Já ao nível do rio, de novo, procuramos os pontos de
interesse assinalados na planta da cidade, que, em mais uma assinalável ajuda
ao visitante, têm todos, ao pé da porta, uma pequena placa com a informação
sobre o que os torna particularmente relevantes sendo de destacar alguns
exemplares de arquitetura modernista, quase todos concentrados beira rio.
Recolhemos o carro e una fatura choruda de estacionamento e
partimos para a estrada, na direção de Balaguer.
A cidade parece deserta. O calor é muito; é hora da sesta.
Decidimos continuar até Os de Balaguer, que agora é impossível visitar a
cidade, tamanha a canícula.
Procuramos a estrada para as Cuevas de Els Vilars, gruta com
pinturas rupestres, um dos pontos de interesse assinalados nos mapas.

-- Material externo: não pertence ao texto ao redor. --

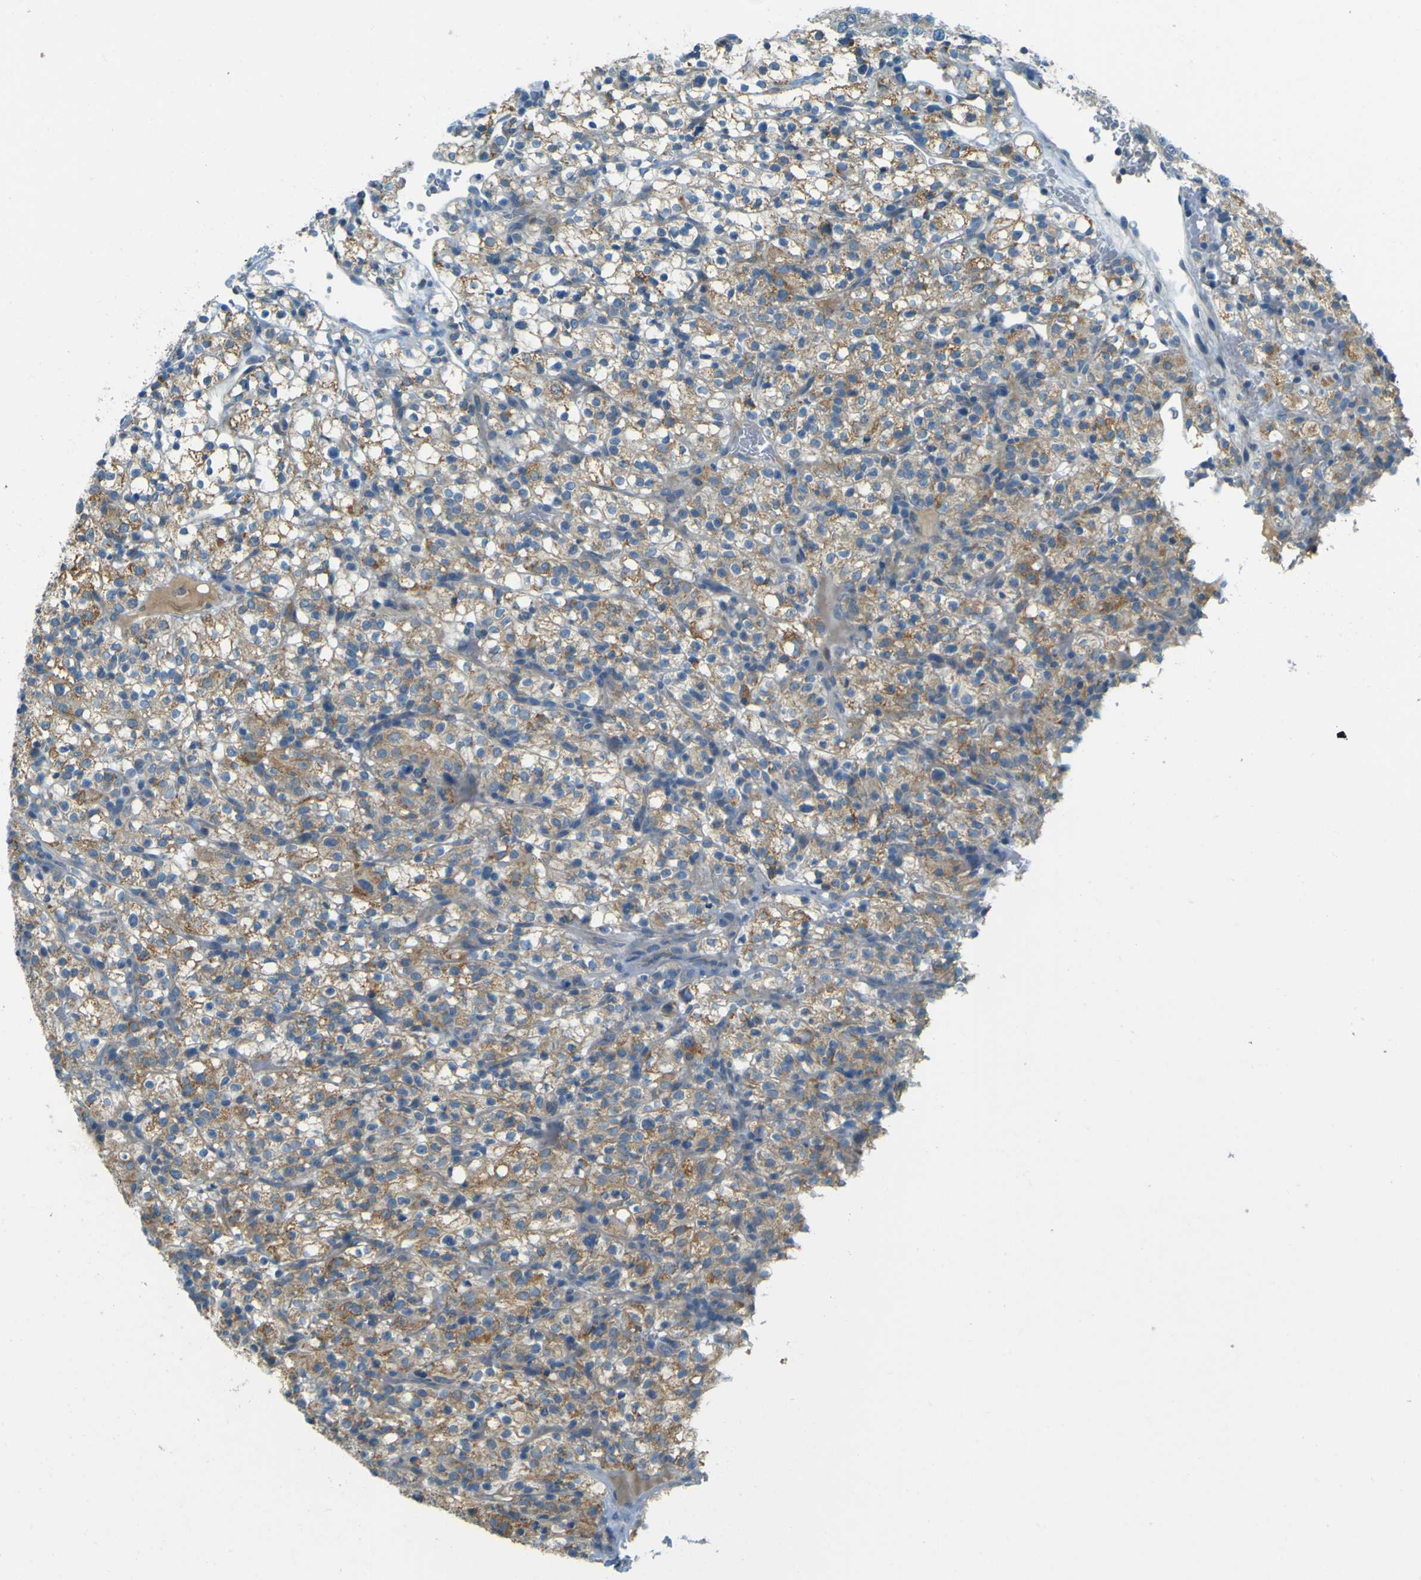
{"staining": {"intensity": "moderate", "quantity": ">75%", "location": "cytoplasmic/membranous"}, "tissue": "renal cancer", "cell_type": "Tumor cells", "image_type": "cancer", "snomed": [{"axis": "morphology", "description": "Normal tissue, NOS"}, {"axis": "morphology", "description": "Adenocarcinoma, NOS"}, {"axis": "topography", "description": "Kidney"}], "caption": "Brown immunohistochemical staining in human renal adenocarcinoma shows moderate cytoplasmic/membranous expression in about >75% of tumor cells.", "gene": "FKTN", "patient": {"sex": "female", "age": 72}}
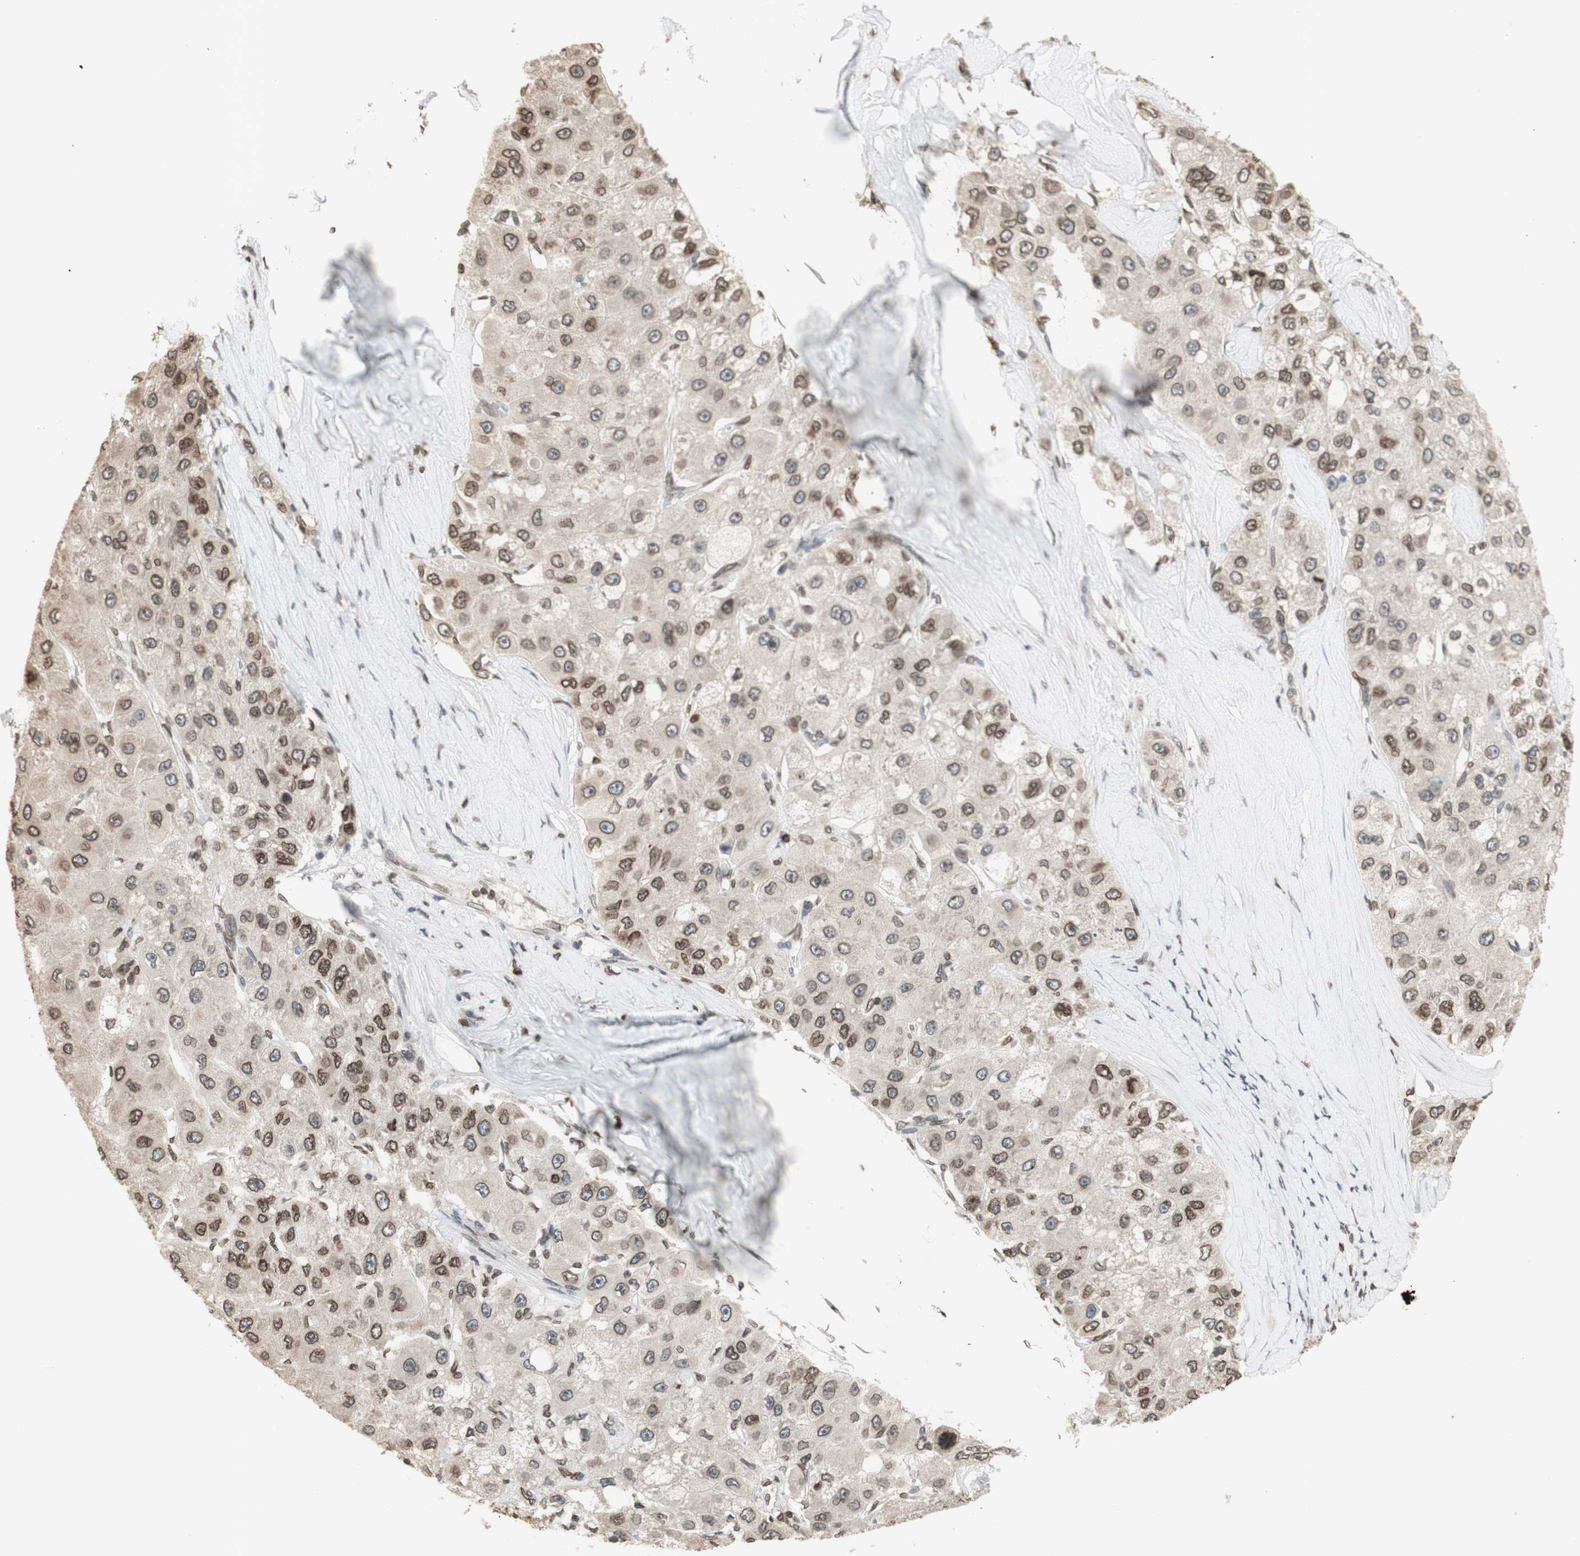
{"staining": {"intensity": "moderate", "quantity": ">75%", "location": "cytoplasmic/membranous,nuclear"}, "tissue": "liver cancer", "cell_type": "Tumor cells", "image_type": "cancer", "snomed": [{"axis": "morphology", "description": "Carcinoma, Hepatocellular, NOS"}, {"axis": "topography", "description": "Liver"}], "caption": "Liver hepatocellular carcinoma was stained to show a protein in brown. There is medium levels of moderate cytoplasmic/membranous and nuclear positivity in approximately >75% of tumor cells.", "gene": "TMPO", "patient": {"sex": "male", "age": 80}}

Encontra-mo-la e segui-mo-la. Em breve o alcatrão dá lugar a terra batida e
pedra solta. Continuamos até ao fim do trilho. Nada. Apenas um carro
estacionado. Se mais alguém aqui está então deve ser ali à frente, penso. E vou
lá à frente: nada nem ninguém.
Vista perto das Cuevas de Els Vilars |
Voltamos para o carro e perscruto o horizonte: lá ao fundo…
sim, lá ao fundo há um caminho, até tem corrimão na subida… e um portão em
frente a uma gruta. É ali. Mas não vamos. Está fechado e não vale apena a
caminhada ao sol abrasador para chegar lá e não ver senão o portão.
Voltamos a Os de Balaguer, povoado feito para testar os
dotes de condução de motoristas e viaturas, tamanhas as inclinações, as curvas
e a estreiteza das ruas.
Morro por alguma coisa fresca. Mas primeiro está o castelo.
Subimos, a esforço… está fechado.
Ali mesmo, ao pé do estacionamento: uma esplanada de um
restaurante, montada ao sol. Pedimos duas cervejas. A simpática dona pergunta
preferência; respondo-lhe a melhor e a mais estupidamente gelada.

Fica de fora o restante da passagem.